Numerical study of mechanisms of air-core vortex evolution in an intake flow

Abstract

The mechanism of the generation and evolution of the air-core vortex formed between a free surface and a horizontal flow intake is investigated using large-eddy simulation of two-phase flows, with the air-water interface captured by a coupled level-set and volume-of-fluid method. The simulation provides a detailed description of the flow features of the air-core vortex formation. Based on the simulation data, the flow patterns and the underlying vorticity dynamics at different stages of the vortex formation are analyzed. It is found that the development of the air-core vortex is associated with the evolution of the vertical component of the vorticity.

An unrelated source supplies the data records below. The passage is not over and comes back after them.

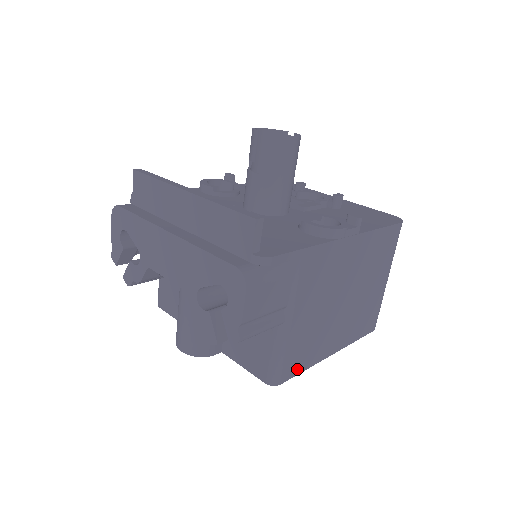
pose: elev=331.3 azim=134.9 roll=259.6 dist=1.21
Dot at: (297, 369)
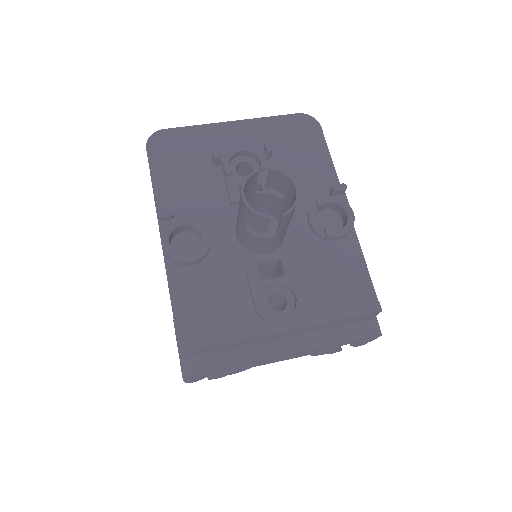
Dot at: occluded
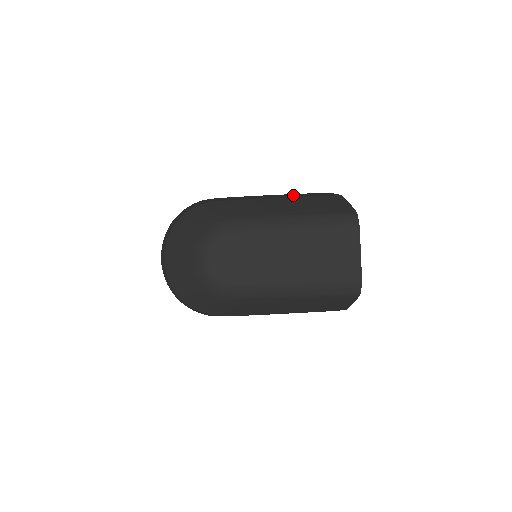
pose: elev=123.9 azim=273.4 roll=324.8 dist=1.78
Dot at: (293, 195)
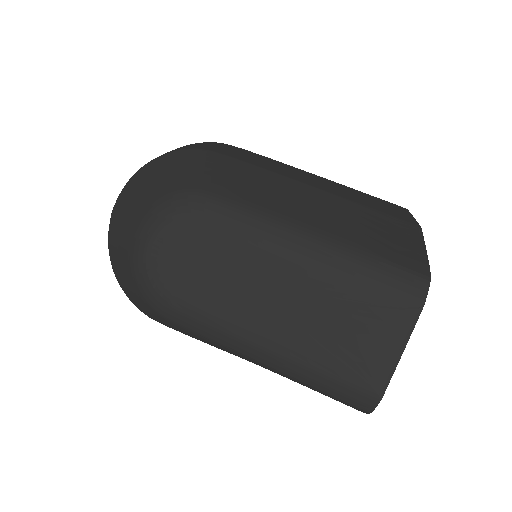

Analyses of the vorticity evolution dynamics reveal the fundamental mechanism of the air-core vortex generation, which is the amplification of the free-surface vertical vortices due to the vertical stretching effect above the intake associated with the pipe suction. Initially, weak vertical vortices caused by the spanwise disturbance of streamwise flows are randomly distributed near the surface and are enhanced by the stretching effect. Then, these randomly distributed vortices interact with each other and evolve into a dominant vortex, which eventually draws air into the intake and creates a fully-developed air-core vortex. The mechanism responsible for maintaining the fully-developed air-core vortex is still the vertical stretching effect in the core. The tilting from streamwise and spanwise vortices to vertical vortices, albeit large in the presence of the fully-developed vortex, nearly cancel each other and has negligible influence on sustaining the vortex.